Highlight

A Big Data Analytics Framework for HPC Log Data: Three Case Studies Using the Titan Supercomputer Log

Job execution time vs processor HW and SW events
Figure 1: Studying correlations between events recorded in Titan’s logs and application execution times: This plot shows the execution times of jobs with the corresponding number of recorded processor hardware and software events. It illustrates that a higher event count does not strongly imply an increase in execution time of jobs.

Achievement

Created a multi-user Big Data analytics framework for high-performance computing (HPC) system log data. Used the framework to develop the capability to assess system status, mine event patterns, and study correlations between user applications and events of ORNL’s Titan supercomputer.

Significance and Impact

Understanding the occurrence and relationship of critical events, such as errors and failures, is essential to provide the highest possible performance and reliability in supercomputers. This work offers an easy to use framework to analyze such events and demonstrates its capabilities using ORNL’s Titan supercomputer.

Research Details

  • Created a multi-user Big Data analytics framework, called Log processing by Spark and Cassandra-based ANalytics (LogSCAN), that uses Apache Cassandra and Spark in the private cloud of Compute and Data Environment for Science (CADES) at ORNL.
  • Analyzed a full year (January 2016 – December 2016) of Titan’s system logs using different Big Data analytics techniques
  • Performed 3 case studies: Studied the system status of Titan over time, event patterns in Titan’s logs, and correlations between events in Titan’s logs and application run times.

Overview

Reliability, availability and serviceability (RAS) logs of HPC resources, when closely investigated in spatial and temporal dimensions, can provide invaluable information regarding system status, performance, and resource utilization. These data are often generated from multiple logging systems and sensors that cover many components of the system. The analysis of these data for finding persistent temporal and spatial insights faces two main difficulties: the volume of RAS logs makes manual inspection difficult and the unstructured nature and unique properties of log data produced by each subsystem adds another dimension of difficulty in identifying implicit correlation among recorded events. To address these issues, we recently developed a multi-user Big Data analytics framework for HPC log data at ORNL. Our initial accomplishments are three in-progress data analytics projects that leverage this framework to assess system status, mine event patterns, and study correlations between user applications and system events using log data collected from ORNL's Titan supercomputer.
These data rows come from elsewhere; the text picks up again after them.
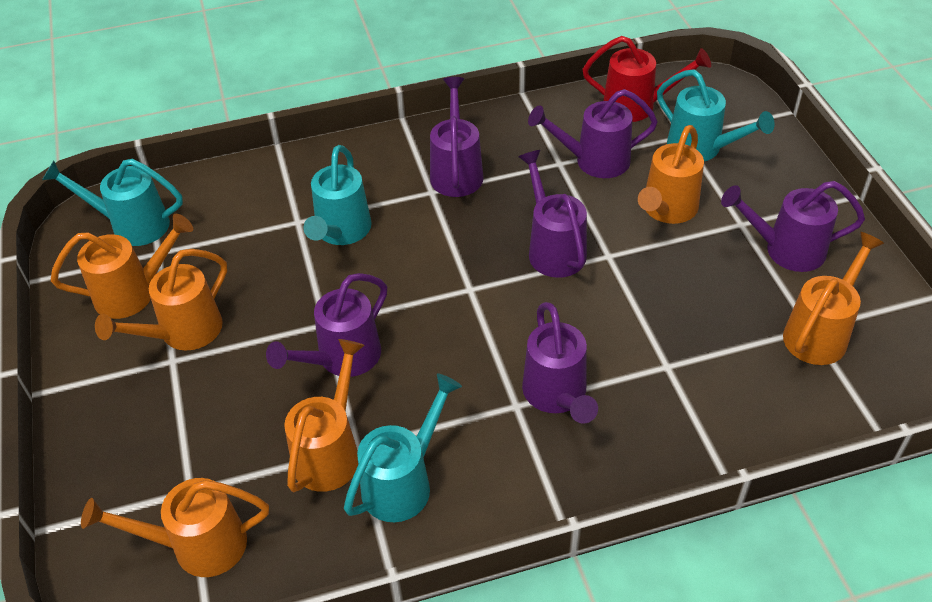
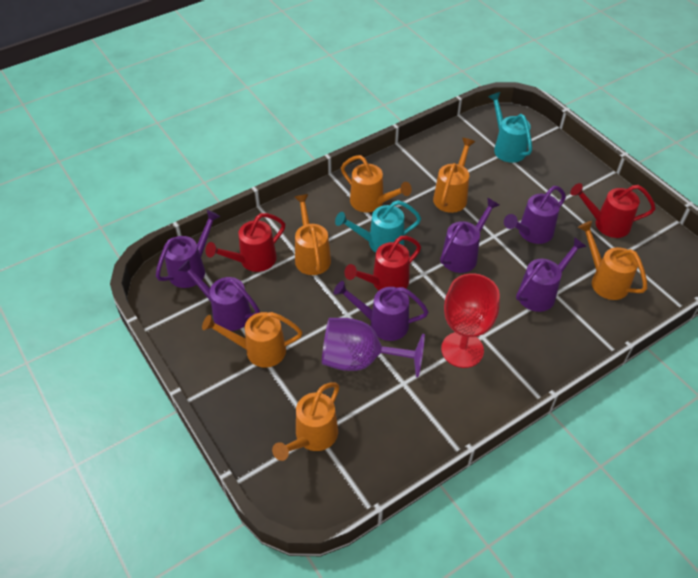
purple goblet: none = 0 -> [322,318,425,377] = 1
red goblet: none = 0 -> [441,273,500,368] = 1
red watering can: [583,36,711,122] = 1 -> [205,213,285,272] [344,236,421,291] [570,183,655,238] = 3
turquoise watering can: [42,159,183,246] [303,145,372,245] [344,373,462,522] [657,69,775,161] = 4 -> [335,200,421,253] [488,92,532,163] = 2

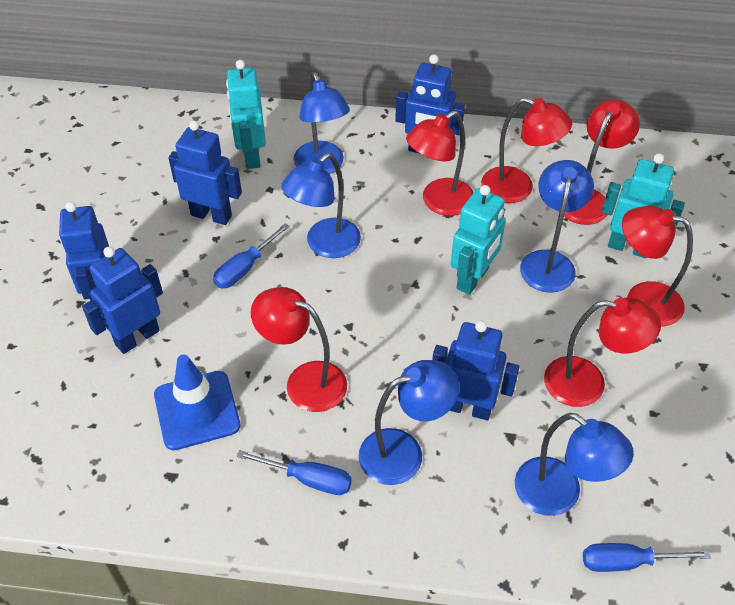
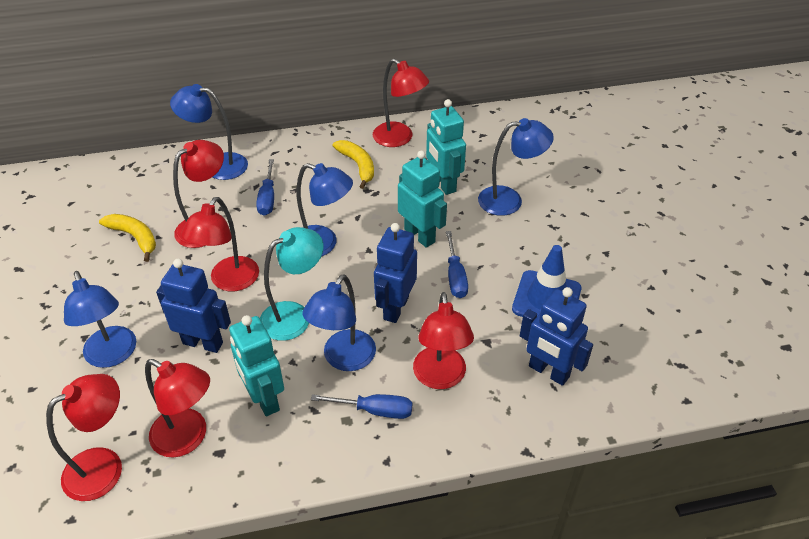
blue robot: [59,202,109,301] [82,247,163,354] [168,121,242,225] [395,54,465,153] [432,320,520,420] = 5 -> [156,259,231,353] [374,223,417,323] [520,287,593,386] = 3
turquoise lamp: none = 0 -> [260,227,324,341] = 1
yellow banana: none = 0 -> [99,214,156,262] [333,140,374,189] = 2

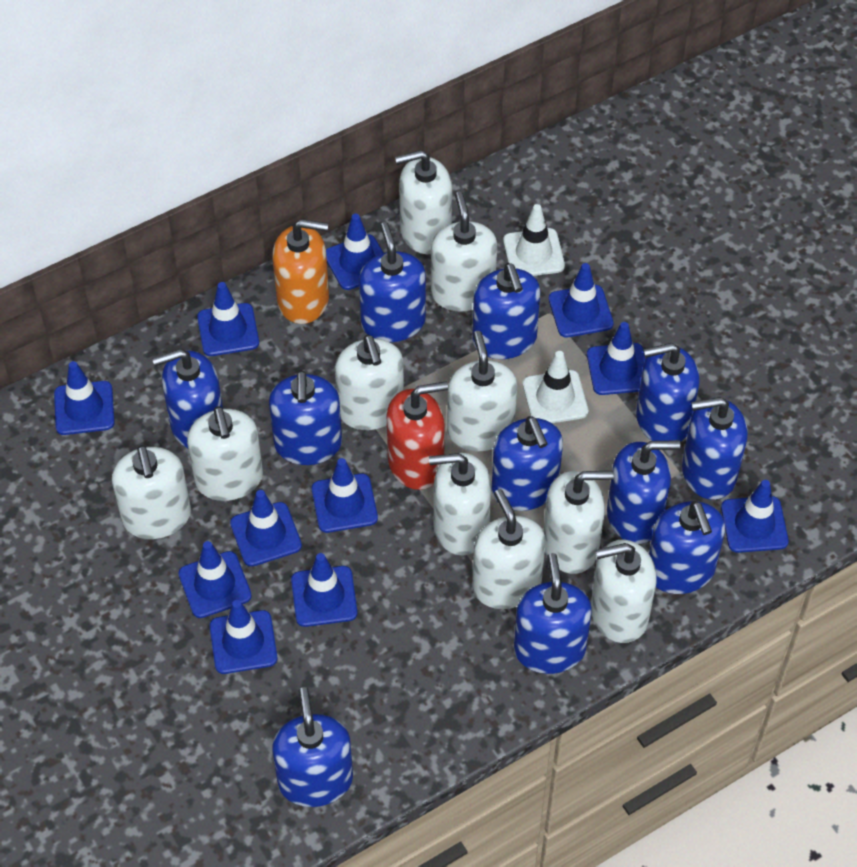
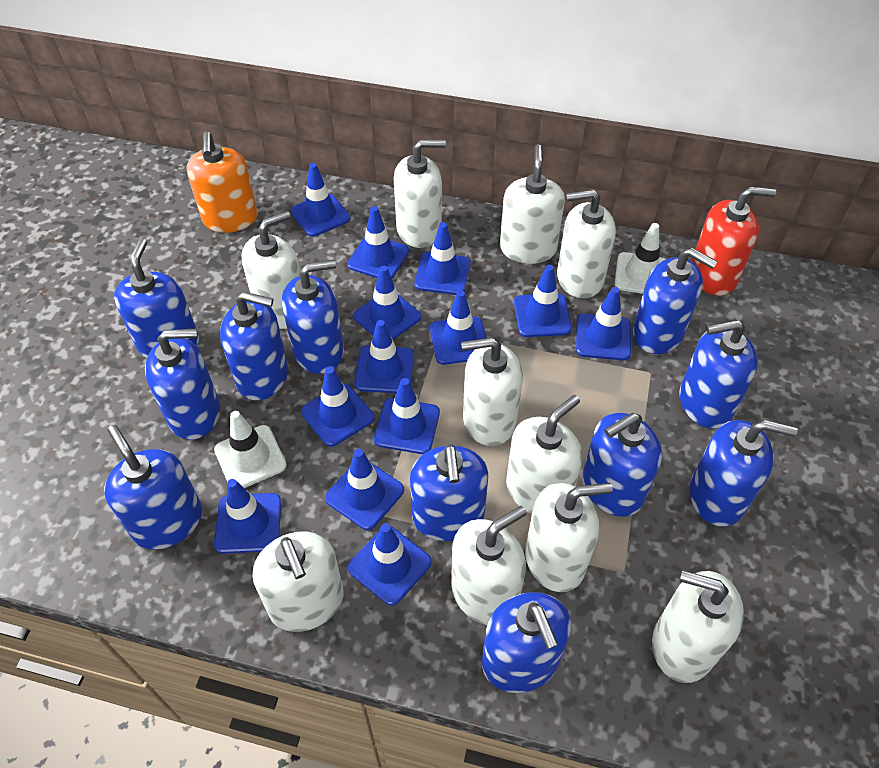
blue traffic cone: [54,361,115,435] [178,541,252,618] [197,282,259,356] [210,600,277,674] [230,490,302,567] [291,553,357,627] [312,458,378,533] [326,214,383,290] [549,263,614,337] [587,322,646,395] [721,480,789,553] = 11 -> [214,479,281,553] [290,163,351,237] [301,366,374,447] [325,449,404,530] [347,206,409,279] [348,523,432,606] [353,266,421,340] [354,320,414,393] [374,378,440,454] [415,222,471,295] [430,290,486,365] [514,265,572,337] [576,287,631,360] = 13

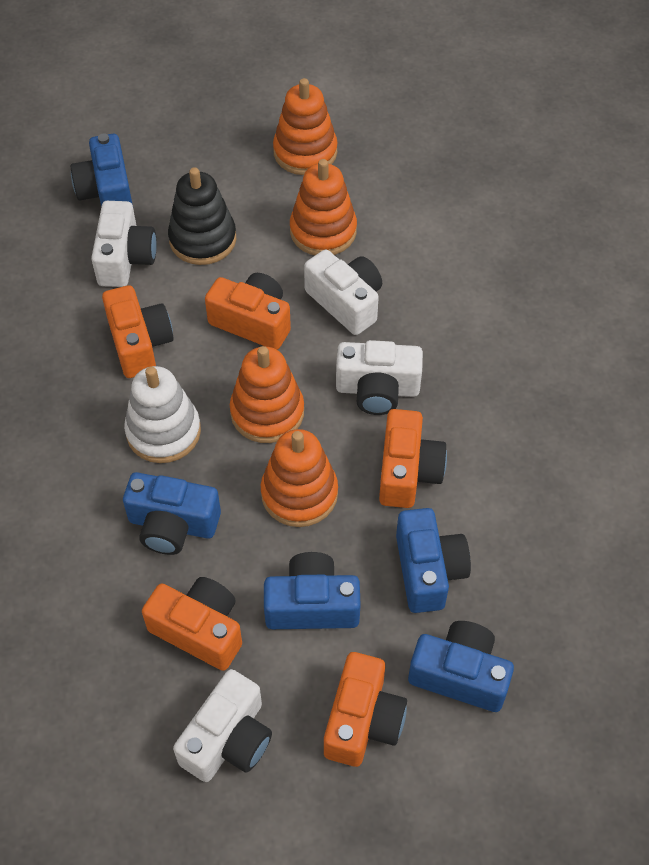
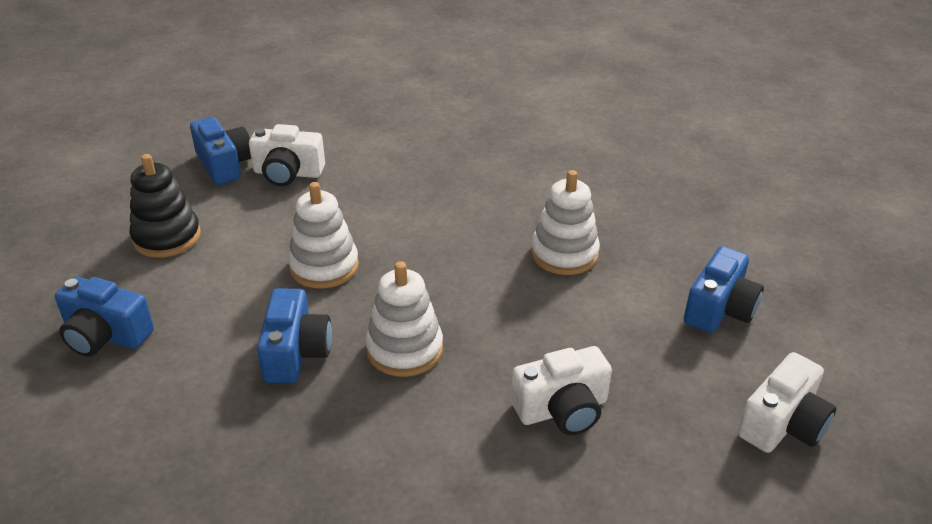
blue camera: [70,133,133,207] [123,472,221,555] [264,552,361,629] [396,508,471,613] [408,621,514,712] = 5 -> [55,277,154,357] [190,117,251,185] [257,289,332,383] [684,246,764,333] = 4
orange camera: [102,285,173,378] [142,577,242,671] [205,273,291,350] [324,652,407,767] [379,409,447,508] = 5 -> none = 0
orange stacking toy: [230,346,304,443] [261,429,338,527] [273,78,338,175] [290,159,357,255] = 4 -> none = 0
white camera: [91,201,157,287] [173,669,272,782] [304,250,382,335] [336,340,423,415] = 4 -> [249,124,325,186] [511,346,612,435] [738,352,836,453] = 3
white stacking toy: [124,366,201,463] = 1 -> [288,182,359,289] [365,261,443,377] [531,170,600,275] = 3

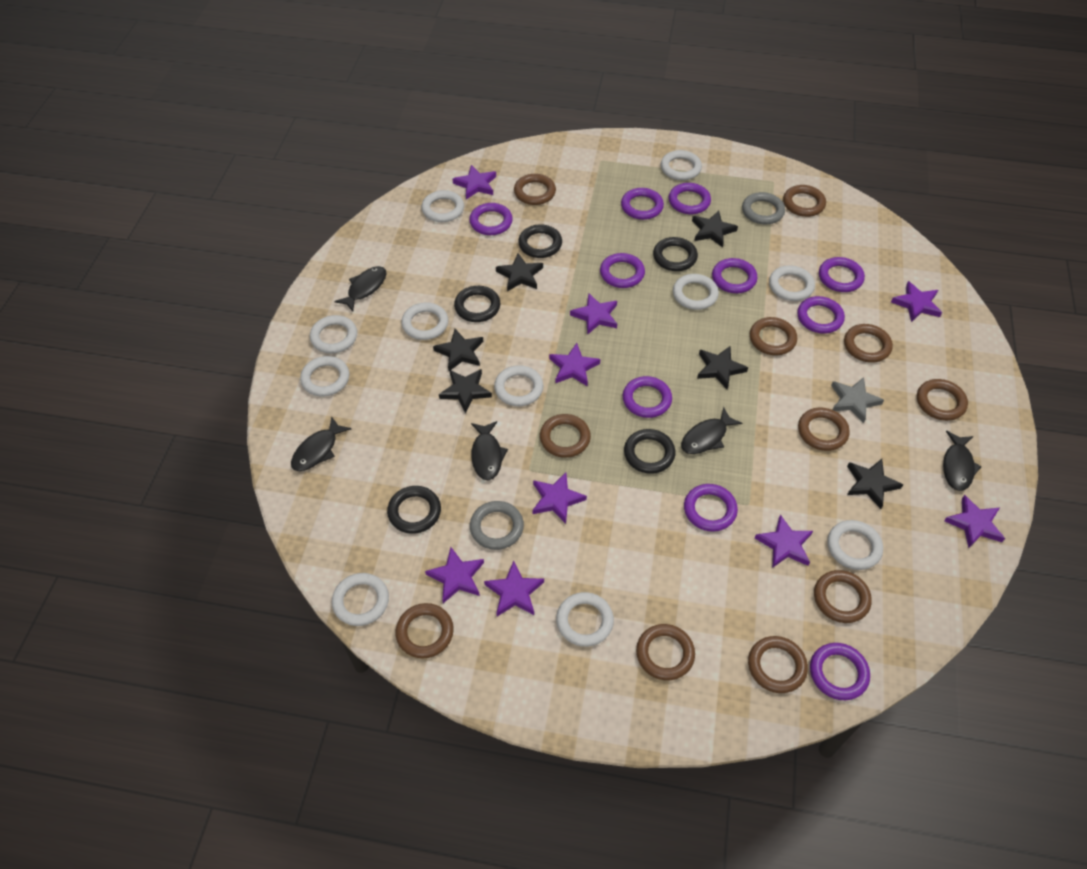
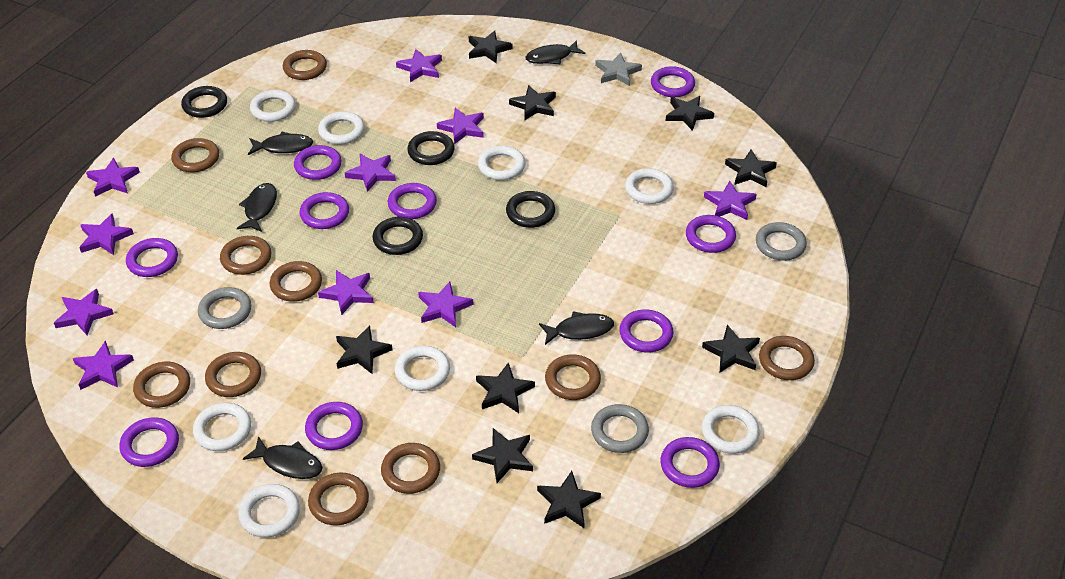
black ring: [387,486,441,534] [454,286,500,322] [518,224,562,258] [624,429,676,474] [653,237,698,271] = 5 -> [181,86,227,118] [372,217,423,255] [407,131,455,165] [506,191,555,228] = 4
black star: [433,329,483,371] [439,369,492,413] [496,253,543,291] [692,211,738,247] [697,346,748,389] [847,459,903,509] = 6 -> [336,325,393,374] [469,31,512,63] [472,428,533,483] [476,362,535,413] [509,85,556,120] [537,471,601,528] [666,96,714,131] [702,325,760,372] [725,149,777,187] = 9
brown ring: [395,603,454,658] [514,174,556,205] [540,414,591,458] [636,624,695,680] [748,636,808,693] [750,317,797,355] [783,185,826,217] [798,407,850,451] [814,570,872,623] [844,324,893,363] [917,379,968,421] = 11 -> [133,362,190,408] [171,138,219,172] [205,352,261,397] [220,236,271,275] [270,261,322,302] [283,50,327,80] [308,473,369,525] [381,443,440,494] [545,354,601,400] [759,336,815,380] = 10
grey ring: [470,501,524,550] [742,192,785,224] = 2 -> [198,287,252,329] [591,404,649,453] [756,222,807,261] = 3
purple star: [425,547,484,603] [453,165,496,199] [484,561,544,616] [532,472,587,524] [549,343,600,386] [570,293,617,335] [755,514,813,568] [891,281,942,322] [944,495,1005,548] = 9 -> [54,289,114,335] [73,341,134,390] [79,213,134,255] [86,158,140,197] [318,270,374,315] [345,153,396,192] [396,49,442,82] [418,282,473,327] [437,108,484,144] [704,181,757,220] = 10
white ring: [300,356,349,397] [310,315,357,353] [332,573,389,626] [401,302,448,340] [421,190,464,222] [494,365,543,406] [556,592,614,647] [661,150,702,180] [673,274,719,310] [769,265,815,301] [827,520,883,570] = 11 -> [193,403,251,451] [238,484,300,538] [250,90,296,122] [318,111,365,144] [395,346,450,391] [478,146,525,180] [625,168,674,204] [702,405,760,454] = 8

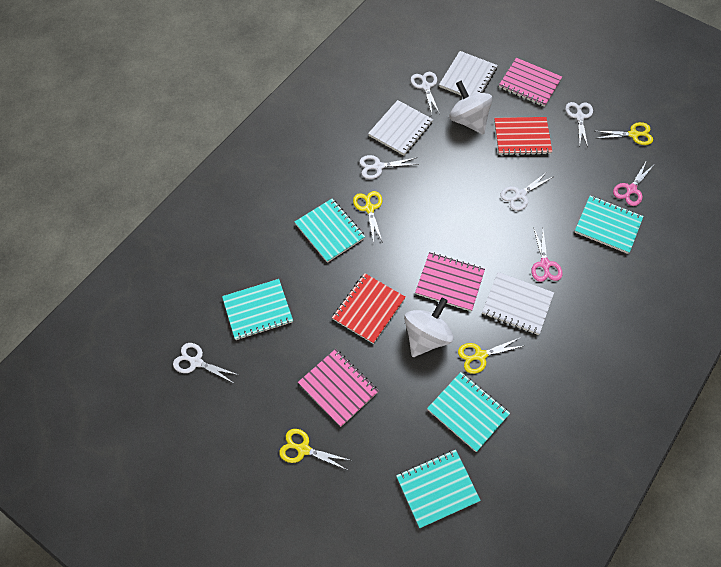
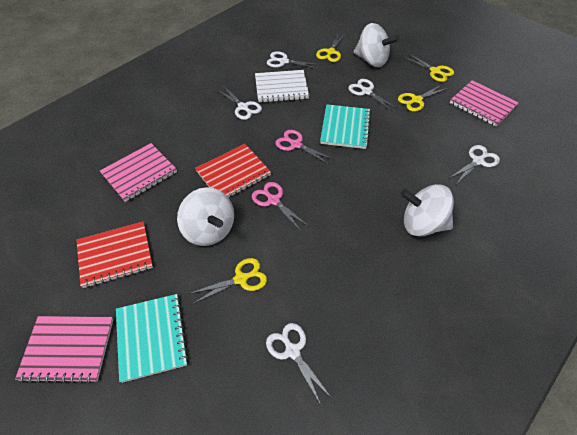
turquoise notebook: [222,279,293,340] [295,199,365,263] [396,450,481,528] [427,372,510,452] [575,195,644,254] = 5 -> [116,294,189,383] [320,104,371,149] = 2
white notebook: [368,100,433,156] [439,51,498,96] [482,272,554,335] = 3 -> [255,70,309,103] = 1
white spinning top: [404,298,454,357] [450,81,492,135] = 2 -> [177,187,234,246] [354,23,399,67] [400,184,454,237] = 3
The Log processing by Spark and Cassandra-based ANalytics (LogSCAN) framework is implemented in the private cloud of Compute and Data Environment for Science (CADES) at ORNL. It consists of an Apache Cassandra distributed NoSQL database, an Apache Spark in-memory data processing engine, a separate query processing engine, and a front-end. LogSCAN can serve simultaneous queries from multiple users, who may also require long-lived connections.

Our ongoing work in assessing Titan’s system status incorporates principal component analysis (PCA) and information entropy analysis. PCA is a standard machine learning algorithm and is being used to reduce the dimensionality of collected data while continuing to represent the features in the original data for system status identification. The information entropy analysis creates a numeric indicator of the average amount of non-redundant information in the collected data that can be used to identify changes in system status.

Our ongoing work in mining event patterns uses association rule mining to compute temporal correlations of events recorded in the logs. This allows us to identify potential causal relationships between events. We also applied the FPGrowth algorithm of the Spark library to generate frequent event sets. We further perform text mining using word2vec to produce event patterns whose occurrences are dominant during a period of interest.
    
Our ongoing work in studying correlations between user applications and system events additionally uses data from the Cray Application Level Placement Scheduler (ALPS). By correlating this data with the logged events, we can identify the impact of events on application job execution times.